Stored data entries:

BEGIN

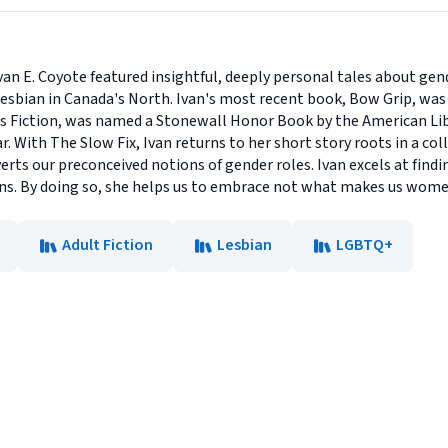
Ivan E. Coyote featured insightful, deeply personal tales about ge
sbian in Canada's North. Ivan's most recent book, Bow Grip, was he
s Fiction, was named a Stonewall Honor Book by the American Lib
r. With The Slow Fix, Ivan returns to her short story roots in a co
erts our preconceived notions of gender roles. Ivan excels at findin
ons. By doing so, she helps us to embrace not what makes us wom
Adult Fiction
Lesbian
LGBTQ+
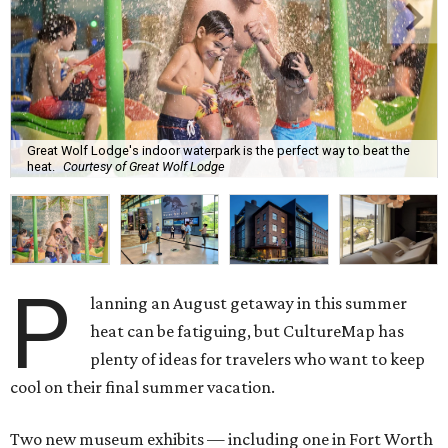
Great Wolf Lodge's indoor waterpark is the perfect way to beat the
heat.
Courtesy of Great Wolf Lodge
P
lanning an August getaway in this summer
heat can be fatiguing, but CultureMap has
plenty of ideas for travelers who want to keep
cool on their final summer vacation.
Two new museum exhibits — including one in Fort Worth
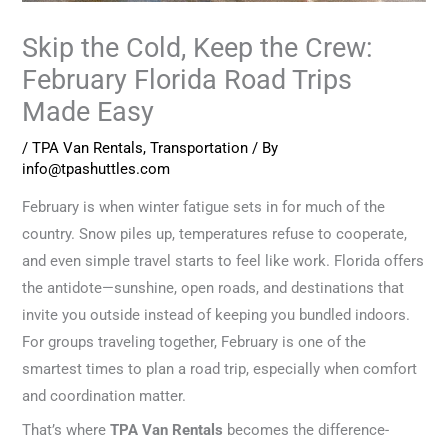
Skip the Cold, Keep the Crew:
February Florida Road Trips
Made Easy
/
TPA Van Rentals
,
Transportation
/ By
info@tpashuttles.com
February is when winter fatigue sets in for much of the
country. Snow piles up, temperatures refuse to cooperate,
and even simple travel starts to feel like work. Florida offers
the antidote—sunshine, open roads, and destinations that
invite you outside instead of keeping you bundled indoors.
For groups traveling together, February is one of the
smartest times to plan a road trip, especially when comfort
and coordination matter.
That’s where
TPA Van Rentals
becomes the difference-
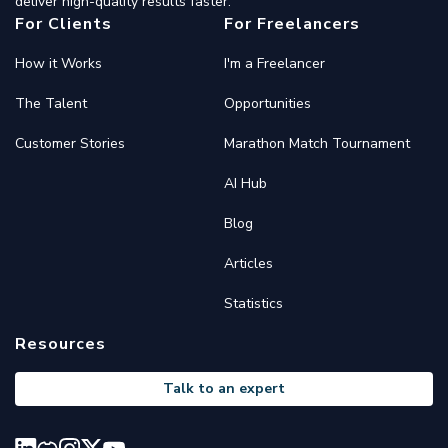
deliver high-quality results faster.
For Clients
For Freelancers
How it Works
I'm a Freelancer
The Talent
Opportunities
Customer Stories
Marathon Match Tournament
AI Hub
Blog
Articles
Statistics
Resources
Talk to an expert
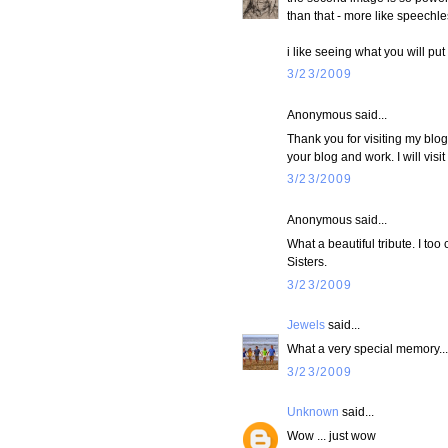
than that - more like speechles
i like seeing what you will pu
3/23/2009
Anonymous said...
Thank you for visiting my blo
your blog and work. I will visit a
3/23/2009
Anonymous said...
What a beautiful tribute. I to
Sisters.
3/23/2009
Jewels
said...
What a very special memory... 
3/23/2009
Unknown
said...
Wow ... just wow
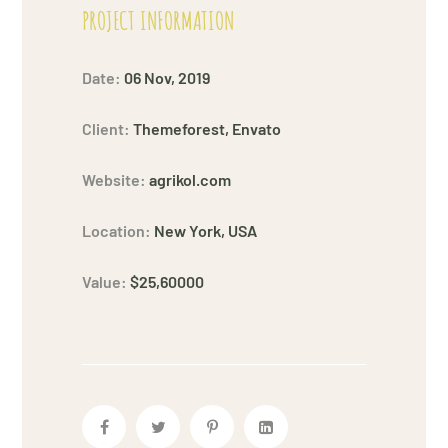
PROJECT INFORMATION
Date:
06 Nov, 2019
Client:
Themeforest, Envato
Website:
agrikol.com
Location:
New York, USA
Value:
$25,60000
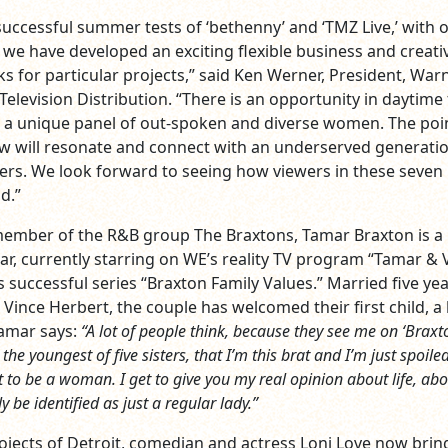
successful summer tests of ‘bethenny’ and ‘TMZ Live,’ with 
, we have developed an exciting flexible business and creati
s for particular projects,” said Ken Werner, President, War
elevision Distribution. “There is an opportunity in daytime 
g a unique panel of out-spoken and diverse women. The poi
ow will resonate and connect with an underserved generati
ers. We look forward to seeing how viewers in these seven
d.”
ember of the R&B group The Braxtons, Tamar Braxton is a 
ar, currently starring on WE’s reality TV program “Tamar & V
s successful series “Braxton Family Values.” Married five yea
 Vince Herbert, the couple has welcomed their first child, a
Tamar says:
“A lot of people think, because they see me on ‘Braxt
the youngest of five sisters, that I’m this brat and I’m just spoile
t to be a woman. I get to give you my real opinion about life, ab
ly be identified as just a regular lady.”
rojects of Detroit, comedian and actress Loni Love now brin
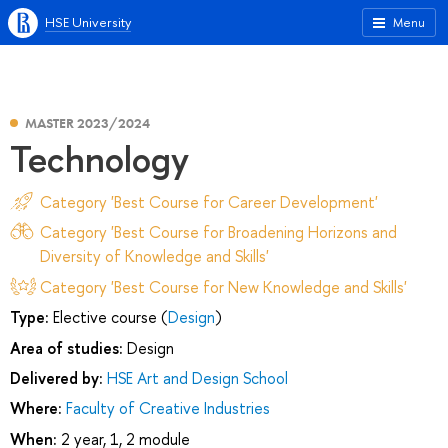
HSE University
Menu
MASTER 2023/2024
Technology
Category 'Best Course for Career Development'
Category 'Best Course for Broadening Horizons and
Diversity of Knowledge and Skills'
Category 'Best Course for New Knowledge and Skills'
Type:
Elective course (
Design
)
Area of studies:
Design
Delivered by:
HSE Art and Design School
Where:
Faculty of Creative Industries
When:
2 year, 1, 2 module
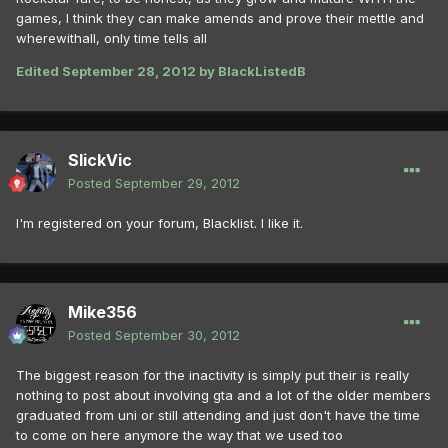
games, I think they can make amends and prove their mettle and
wherewithall, only time tells all
Edited
September 28, 2012
by BlackListedB
SlickVic
Posted
September 29, 2012
I'm registered on your forum, Blacklist. I like it.
Mike356
Posted
September 30, 2012
The biggest reason for the inactivity is simply put their is really
nothing to post about involving gta and a lot of the older members
graduated from uni or still attending and just don't have the time
to come on here anymore the way that we used too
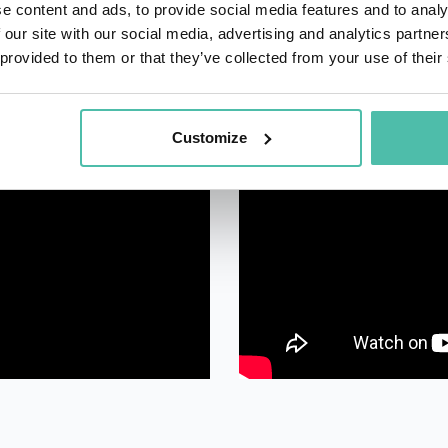
e content and ads, to provide social media features and to analy
 our site with our social media, advertising and analytics partn
 provided to them or that they’ve collected from your use of their
Customize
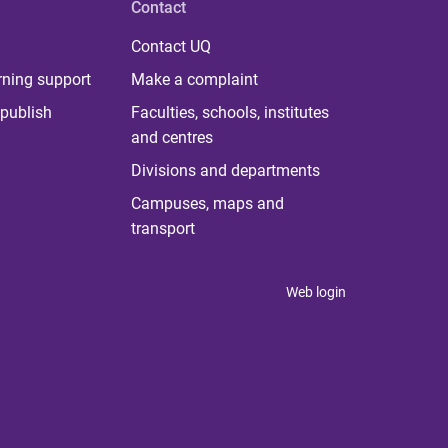
Contact
Contact UQ
rning support
Make a complaint
publish
Faculties, schools, institutes
and centres
Divisions and departments
Campuses, maps and
transport
Web login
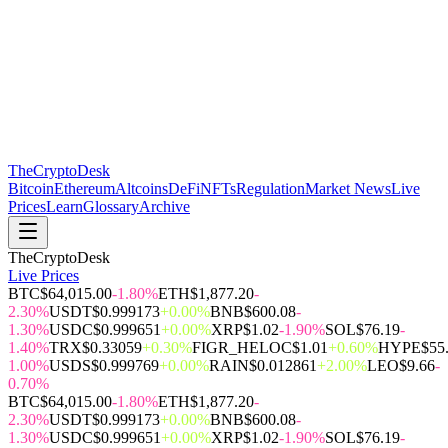
The
CryptoDesk
Bitcoin
Ethereum
Altcoins
DeFi
NFTs
Regulation
Market News
Live
Prices
Learn
Glossary
Archive
TheCryptoDesk
Live Prices
BTC
$64,015.00
-1.80%
ETH
$1,877.20
-
2.30%
USDT
$0.999173
+0.00%
BNB
$600.08
-
1.30%
USDC
$0.999651
+0.00%
XRP
$1.02
-1.90%
SOL
$76.19
-
1.40%
TRX
$0.33059
+0.30%
FIGR_HELOC
$1.01
+0.60%
HYPE
$55
1.00%
USDS
$0.999769
+0.00%
RAIN
$0.012861
+2.00%
LEO
$9.66
-
0.70%
BTC
$64,015.00
-1.80%
ETH
$1,877.20
-
2.30%
USDT
$0.999173
+0.00%
BNB
$600.08
-
1.30%
USDC
$0.999651
+0.00%
XRP
$1.02
-1.90%
SOL
$76.19
-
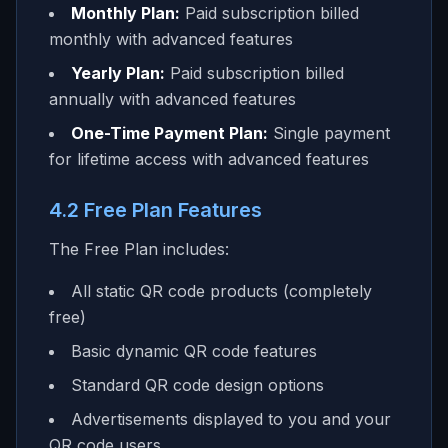
Monthly Plan:
Paid subscription billed
monthly with advanced features
Yearly Plan:
Paid subscription billed
annually with advanced features
One-Time Payment Plan:
Single payment
for lifetime access with advanced features
4.2 Free Plan Features
The Free Plan includes:
All static QR code products (completely
free)
Basic dynamic QR code features
Standard QR code design options
Advertisements displayed to you and your
QR code users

END

What is expected
Please arrange every line of the data above as a Markdown table with the columns Row and Line, numbering rows in order and skipping blank lines. Leave the pictures out of the answer.

Output below
| Row | Line |
|---|---|
| 1 | Ivan E. Coyote featured insightful, deeply personal tales about ge |
| 2 | sbian in Canada's North. Ivan's most recent book, Bow Grip, was he |
| 3 | s Fiction, was named a Stonewall Honor Book by the American Lib |
| 4 | r. With The Slow Fix, Ivan returns to her short story roots in a co |
| 5 | erts our preconceived notions of gender roles. Ivan excels at findin |
| 6 | ons. By doing so, she helps us to embrace not what makes us wom |
| 7 | Adult Fiction |
| 8 | Lesbian |
| 9 | LGBTQ+ |
| 10 | Great Wolf Lodge's indoor waterpark is the perfect way to beat the |
| 11 | heat. |
| 12 | Courtesy of Great Wolf Lodge |
| 13 | P |
| 14 | lanning an August getaway in this summer |
| 15 | heat can be fatiguing, but CultureMap has |
| 16 | plenty of ideas for travelers who want to keep |
| 17 | cool on their final summer vacation. |
| 18 | Two new museum exhibits — including one in Fort Worth |
| 19 | Skip the Cold, Keep the Crew: |
| 20 | February Florida Road Trips |
| 21 | Made Easy |
| 22 | / |
| 23 | TPA Van Rentals |
| 24 | , |
| 25 | Transportation |
| 26 | / By |
| 27 | info@tpashuttles.com |
| 28 | February is when winter fatigue sets in for much of the |
| 29 | country. Snow piles up, temperatures refuse to cooperate, |
| 30 | and even simple travel starts to feel like work. Florida offers |
| 31 | the antidote—sunshine, open roads, and destinations that |
| 32 | invite you outside instead of keeping you bundled indoors. |
| 33 | For groups traveling together, February is one of the |
| 34 | smartest times to plan a road trip, especially when comfort |
| 35 | and coordination matter. |
| 36 | That’s where |
| 37 | TPA Van Rentals |
| 38 | becomes the difference- |
| 39 | deliver high-quality results faster. |
| 40 | For Clients |
| 41 | For Freelancers |
| 42 | How it Works |
| 43 | I'm a Freelancer |
| 44 | The Talent |
| 45 | Opportunities |
| 46 | Customer Stories |
| 47 | Marathon Match Tournament |
| 48 | AI Hub |
| 49 | Blog |
| 50 | Articles |
| 51 | Statistics |
| 52 | Resources |
| 53 | Talk to an expert |
| 54 | than that - more like speechles |
| 55 | i like seeing what you will pu |
| 56 | 3/23/2009 |
| 57 | Anonymous said... |
| 58 | Thank you for visiting my blo |
| 59 | your blog and work. I will visit a |
| 60 | 3/23/2009 |
| 61 | Anonymous said... |
| 62 | What a beautiful tribute. I to |
| 63 | Sisters. |
| 64 | 3/23/2009 |
| 65 | Jewels |
| 66 | said... |
| 67 | What a very special memory...  |
| 68 | 3/23/2009 |
| 69 | Unknown |
| 70 | said... |
| 71 | Wow ... just wow |
| 72 | PROJECT INFORMATION |
| 73 | Date: |
| 74 | 06 Nov, 2019 |
| 75 | Client: |
| 76 | Themeforest, Envato |
| 77 | Website: |
| 78 | agrikol.com |
| 79 | Location: |
| 80 | New York, USA |
| 81 | Value: |
| 82 | $25,60000 |
| 83 | successful summer tests of ‘bethenny’ and ‘TMZ Live,’ with  |
| 84 | , we have developed an exciting flexible business and creati |
| 85 | s for particular projects,” said Ken Werner, President, War |
| 86 | elevision Distribution. “There is an opportunity in daytime  |
| 87 | g a unique panel of out-spoken and diverse women. The poi |
| 88 | ow will resonate and connect with an underserved generati |
| 89 | ers. We look forward to seeing how viewers in these seven |
| 90 | d.” |
| 91 | ember of the R&B group The Braxtons, Tamar Braxton is a  |
| 92 | ar, currently starring on WE’s reality TV program “Tamar & V |
| 93 | s successful series “Braxton Family Values.” Married five yea |
| 94 |  Vince Herbert, the couple has welcomed their first child, a |
| 95 | Tamar says: |
| 96 | “A lot of people think, because they see me on ‘Braxt |
| 97 | the youngest of five sisters, that I’m this brat and I’m just spoile |
| 98 | t to be a woman. I get to give you my real opinion about life, ab |
| 99 | ly be identified as just a regular lady.” |
| 100 | rojects of Detroit, comedian and actress Loni Love now brin |
| 101 | HSE University |
| 102 | Menu |
| 103 | MASTER 2023/2024 |
| 104 | Technology |
| 105 | Category 'Best Course for Career Development' |
| 106 | Category 'Best Course for Broadening Horizons and |
| 107 | Diversity of Knowledge and Skills' |
| 108 | Category 'Best Course for New Knowledge and Skills' |
| 109 | Type: |
| 110 | Elective course ( |
| 111 | Design |
| 112 | ) |
| 113 | Area of studies: |
| 114 | Design |
| 115 | Delivered by: |
| 116 | HSE Art and Design School |
| 117 | Where: |
| 118 | Faculty of Creative Industries |
| 119 | When: |
| 120 | 2 year, 1, 2 module |
| 121 | games, I think they can make amends and prove their mettle and |
| 122 | wherewithall, only time tells all |
| 123 | Edited |
| 124 | September 28, 2012 |
| 125 | by BlackListedB |
| 126 | SlickVic |
| 127 | Posted |
| 128 | September 29, 2012 |
| 129 | I'm registered on your forum, Blacklist. I like it. |
| 130 | Mike356 |
| 131 | Posted |
| 132 | September 30, 2012 |
| 133 | The biggest reason for the inactivity is simply put their is really |
| 134 | nothing to post about involving gta and a lot of the older members |
| 135 | graduated from uni or still attending and just don't have the time |
| 136 | to come on here anymore the way that we used too |
| 137 | e content and ads, to provide social media features and to analy |
| 138 |  our site with our social media, advertising and analytics partn |
| 139 |  provided to them or that they’ve collected from your use of their |
| 140 | Customize |
| 141 | Contact |
| 142 | Contact UQ |
| 143 | rning support |
| 144 | Make a complaint |
| 145 | publish |
| 146 | Faculties, schools, institutes |
| 147 | and centres |
| 148 | Divisions and departments |
| 149 | Campuses, maps and |
| 150 | transport |
| 151 | Web login |
| 152 | The |
| 153 | CryptoDesk |
| 154 | Bitcoin |
| 155 | Ethereum |
| 156 | Altcoins |
| 157 | DeFi |
| 158 | NFTs |
| 159 | Regulation |
| 160 | Market News |
| 161 | Live |
| 162 | Prices |
| 163 | Learn |
| 164 | Glossary |
| 165 | Archive |
| 166 | TheCryptoDesk |
| 167 | Live Prices |
| 168 | BTC |
| 169 | $64,015.00 |
| 170 | -1.80% |
| 171 | ETH |
| 172 | $1,877.20 |
| 173 | - |
| 174 | 2.30% |
| 175 | USDT |
| 176 | $0.999173 |
| 177 | +0.00% |
| 178 | BNB |
| 179 | $600.08 |
| 180 | - |
| 181 | 1.30% |
| 182 | USDC |
| 183 | $0.999651 |
| 184 | +0.00% |
| 185 | XRP |
| 186 | $1.02 |
| 187 | -1.90% |
| 188 | SOL |
| 189 | $76.19 |
| 190 | - |
| 191 | 1.40% |
| 192 | TRX |
| 193 | $0.33059 |
| 194 | +0.30% |
| 195 | FIGR_HELOC |
| 196 | $1.01 |
| 197 | +0.60% |
| 198 | HYPE |
| 199 | $55 |
| 200 | 1.00% |
| 201 | USDS |
| 202 | $0.999769 |
| 203 | +0.00% |
| 204 | RAIN |
| 205 | $0.012861 |
| 206 | +2.00% |
| 207 | LEO |
| 208 | $9.66 |
| 209 | - |
| 210 | 0.70% |
| 211 | BTC |
| 212 | $64,015.00 |
| 213 | -1.80% |
| 214 | ETH |
| 215 | $1,877.20 |
| 216 | - |
| 217 | 2.30% |
| 218 | USDT |
| 219 | $0.999173 |
| 220 | +0.00% |
| 221 | BNB |
| 222 | $600.08 |
| 223 | - |
| 224 | 1.30% |
| 225 | USDC |
| 226 | $0.999651 |
| 227 | +0.00% |
| 228 | XRP |
| 229 | $1.02 |
| 230 | -1.90% |
| 231 | SOL |
| 232 | $76.19 |
| 233 | - |
| 234 | Monthly Plan: |
| 235 | Paid subscription billed |
| 236 | monthly with advanced features |
| 237 | Yearly Plan: |
| 238 | Paid subscription billed |
| 239 | annually with advanced features |
| 240 | One-Time Payment Plan: |
| 241 | Single payment |
| 242 | for lifetime access with advanced features |
| 243 | 4.2 Free Plan Features |
| 244 | The Free Plan includes: |
| 245 | All static QR code products (completely |
| 246 | free) |
| 247 | Basic dynamic QR code features |
| 248 | Standard QR code design options |
| 249 | Advertisements displayed to you and your |
| 250 | QR code users |